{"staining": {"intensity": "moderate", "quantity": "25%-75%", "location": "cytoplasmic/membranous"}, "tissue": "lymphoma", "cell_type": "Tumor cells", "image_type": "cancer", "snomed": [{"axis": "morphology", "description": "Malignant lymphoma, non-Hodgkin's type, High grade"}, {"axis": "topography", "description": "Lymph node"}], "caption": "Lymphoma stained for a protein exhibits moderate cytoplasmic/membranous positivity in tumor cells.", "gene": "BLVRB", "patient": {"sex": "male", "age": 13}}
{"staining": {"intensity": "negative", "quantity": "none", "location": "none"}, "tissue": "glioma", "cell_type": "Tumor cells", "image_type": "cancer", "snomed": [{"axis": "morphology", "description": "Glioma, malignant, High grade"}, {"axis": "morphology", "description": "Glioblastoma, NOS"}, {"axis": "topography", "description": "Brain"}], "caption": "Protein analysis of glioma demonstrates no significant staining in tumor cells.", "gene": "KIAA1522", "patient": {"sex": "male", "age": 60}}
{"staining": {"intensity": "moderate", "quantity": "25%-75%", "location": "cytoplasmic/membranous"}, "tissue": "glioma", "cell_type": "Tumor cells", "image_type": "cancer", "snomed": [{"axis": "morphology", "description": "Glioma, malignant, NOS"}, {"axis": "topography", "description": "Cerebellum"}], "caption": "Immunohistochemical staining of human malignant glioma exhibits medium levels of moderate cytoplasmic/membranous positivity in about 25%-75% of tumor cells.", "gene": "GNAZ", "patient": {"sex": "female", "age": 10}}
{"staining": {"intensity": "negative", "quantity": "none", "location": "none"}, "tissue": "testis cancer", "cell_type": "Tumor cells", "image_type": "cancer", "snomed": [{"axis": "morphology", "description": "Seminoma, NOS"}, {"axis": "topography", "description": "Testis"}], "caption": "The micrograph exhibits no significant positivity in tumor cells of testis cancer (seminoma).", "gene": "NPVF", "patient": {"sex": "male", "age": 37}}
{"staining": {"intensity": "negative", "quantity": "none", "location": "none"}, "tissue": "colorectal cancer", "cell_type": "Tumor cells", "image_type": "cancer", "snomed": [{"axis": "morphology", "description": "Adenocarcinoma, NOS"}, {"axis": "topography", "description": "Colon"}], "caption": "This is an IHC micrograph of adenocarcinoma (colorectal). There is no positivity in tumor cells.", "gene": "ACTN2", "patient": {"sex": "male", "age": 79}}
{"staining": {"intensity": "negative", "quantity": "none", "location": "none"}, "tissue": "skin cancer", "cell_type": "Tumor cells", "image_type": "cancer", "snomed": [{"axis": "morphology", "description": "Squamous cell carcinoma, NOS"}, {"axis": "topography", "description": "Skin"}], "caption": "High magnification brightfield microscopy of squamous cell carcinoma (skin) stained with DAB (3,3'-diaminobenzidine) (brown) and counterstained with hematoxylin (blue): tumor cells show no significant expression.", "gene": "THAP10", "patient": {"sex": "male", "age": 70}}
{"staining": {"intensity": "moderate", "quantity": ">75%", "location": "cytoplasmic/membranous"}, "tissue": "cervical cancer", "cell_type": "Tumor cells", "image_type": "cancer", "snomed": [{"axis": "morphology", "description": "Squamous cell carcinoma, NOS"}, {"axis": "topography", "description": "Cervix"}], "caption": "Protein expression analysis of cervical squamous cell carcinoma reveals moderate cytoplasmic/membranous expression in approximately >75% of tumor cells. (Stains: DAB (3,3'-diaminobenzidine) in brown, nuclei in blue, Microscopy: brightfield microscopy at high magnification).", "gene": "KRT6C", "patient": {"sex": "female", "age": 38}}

□ □ □

▶ [PROBLEM TO WORK ON]: All lines above that hold the string "Glioma" should be copied.

▶ [ANSWER SPACE]:
{"staining": {"intensity": "negative", "quantity": "none", "location": "none"}, "tissue": "glioma", "cell_type": "Tumor cells", "image_type": "cancer", "snomed": [{"axis": "morphology", "description": "Glioma, malignant, High grade"}, {"axis": "morphology", "description": "Glioblastoma, NOS"}, {"axis": "topography", "description": "Brain"}], "caption": "Protein analysis of glioma demonstrates no significant staining in tumor cells.", "gene": "KIAA1522", "patient": {"sex": "male", "age": 60}}
{"staining": {"intensity": "moderate", "quantity": "25%-75%", "location": "cytoplasmic/membranous"}, "tissue": "glioma", "cell_type": "Tumor cells", "image_type": "cancer", "snomed": [{"axis": "morphology", "description": "Glioma, malignant, NOS"}, {"axis": "topography", "description": "Cerebellum"}], "caption": "Immunohistochemical staining of human malignant glioma exhibits medium levels of moderate cytoplasmic/membranous positivity in about 25%-75% of tumor cells.", "gene": "GNAZ", "patient": {"sex": "female", "age": 10}}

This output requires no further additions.